As a crypto/ security person your instinct is to say "No" because if something is more complicated but adds no apparent benefit that's a problem. That's why PKIX says "No" here, and it's why Mozilla policy says "No" here. But for a Microsoft sales person trying to land a large deal before the quarter ends the instinctive answer is "Yes" unless one of the technical people can explain why it's inherently unsafe.
This is how Microsoft ends up supporting six different bad ways to do something in Windows - not because they're lousy engineers but because they are willing to do what it takes to make the sale. Of course specifically in security arguably that does make them lousy engineers.
The worst part about such requirements is that they can often turn out to be bogus. One technical person pastes in a description of NIST's P-256 with all the curve details and a game of telephone results in the idea that they want to use specifiedCurve when actually they'll use a named curve because duh, of course they will. But if nobody says "No" the specifiedCurve feature gets backed into a requirements document and actioned.

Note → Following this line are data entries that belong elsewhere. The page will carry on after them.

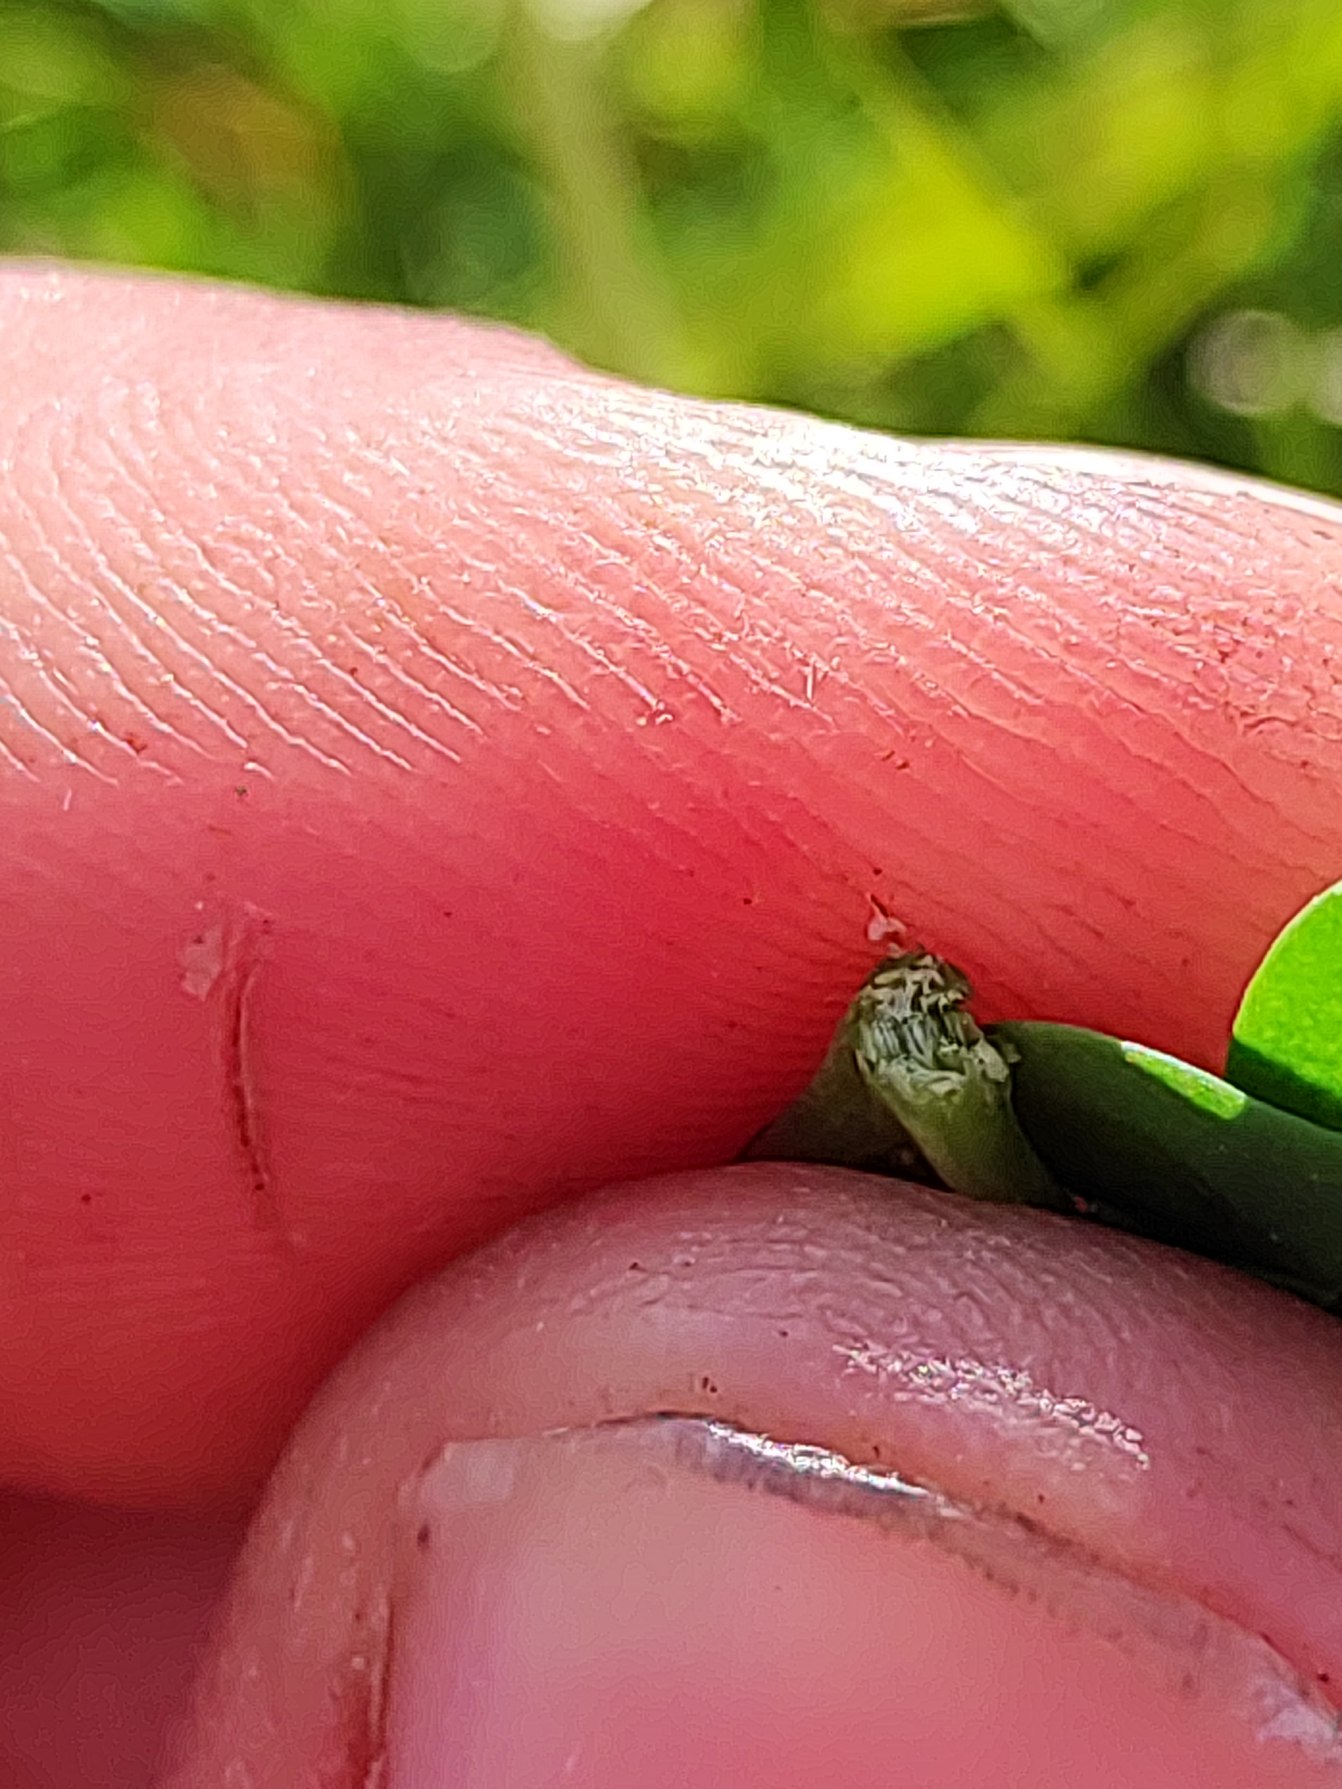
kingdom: Plantae
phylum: Tracheophyta
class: Magnoliopsida
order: Fabales
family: Fabaceae
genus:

I have had non-security "requirements" that I pushed back on and six transatlantic conference calls later I'm talking to the person who supposedly "had" the requirement and they go "I have no idea how this got made into a requirement, we don't need this at all" and a bunch of work vanishes instantly. But I do that sort of thing because I'm stubborn, it might well be easier and faster (and more profitable) to just fulfil the unnecessary requirement.